● Exercise instructions: Using the records below, copy exactly the part that opens with the line holding "hfov_deg: 14.1" and closes with the line holding "vfov_deg: 22.7", minus the pictures.

● Supplied records:
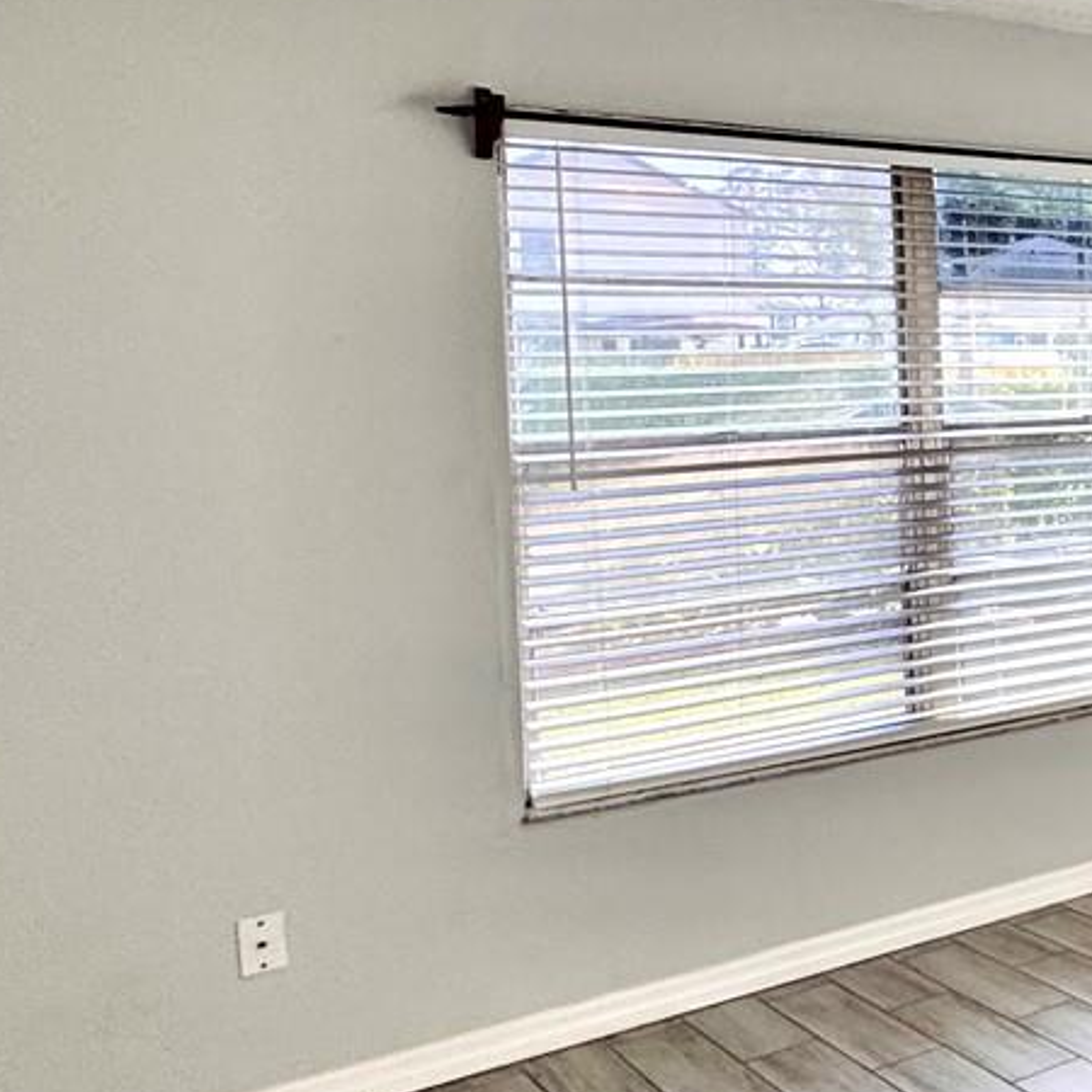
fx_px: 1570
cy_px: 410
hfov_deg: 26.5
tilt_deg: -1.4
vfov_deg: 38.1
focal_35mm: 44
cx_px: 1674
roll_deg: +1.1
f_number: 2.2
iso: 50
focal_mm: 2.22
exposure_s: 1/120
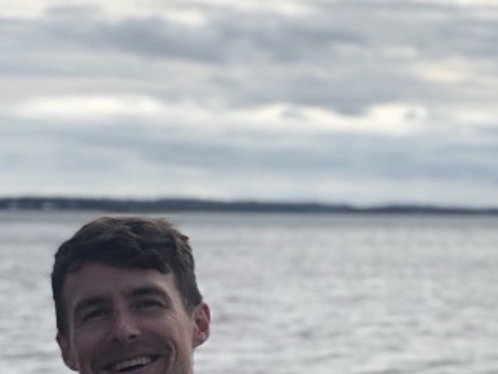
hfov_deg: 14.1
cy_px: 340
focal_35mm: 135
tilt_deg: -2.3
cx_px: 610
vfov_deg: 10.9
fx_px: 1942
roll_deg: -0.4
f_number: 2.4
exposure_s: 1/923
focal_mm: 6
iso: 16
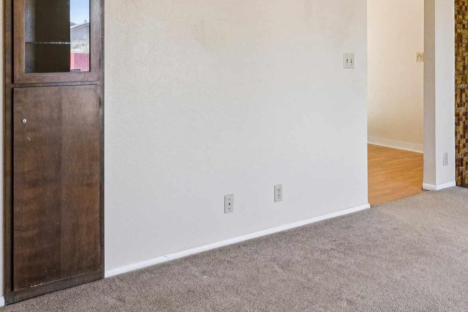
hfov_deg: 48.4
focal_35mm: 40
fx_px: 520
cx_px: 249
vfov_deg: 32.2
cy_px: 51
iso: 400
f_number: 13
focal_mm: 15.4
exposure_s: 1/10
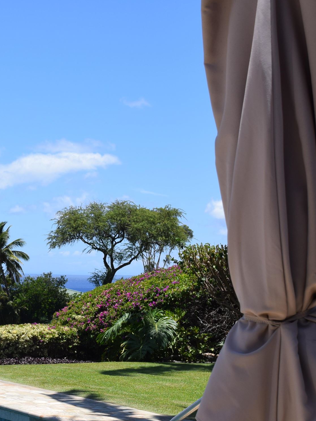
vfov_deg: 22.7
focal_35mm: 86
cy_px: 260
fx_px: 1046
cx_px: -90
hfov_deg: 16.3
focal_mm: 29
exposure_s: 1/400
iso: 200
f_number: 10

● Answer space:
hfov_deg: 14.1
cy_px: 340
focal_35mm: 135
tilt_deg: -2.3
cx_px: 610
vfov_deg: 10.9
fx_px: 1942
roll_deg: -0.4
f_number: 2.4
exposure_s: 1/923
focal_mm: 6
iso: 16
hfov_deg: 48.4
focal_35mm: 40
fx_px: 520
cx_px: 249
vfov_deg: 32.2
cy_px: 51
iso: 400
f_number: 13
focal_mm: 15.4
exposure_s: 1/10
vfov_deg: 22.7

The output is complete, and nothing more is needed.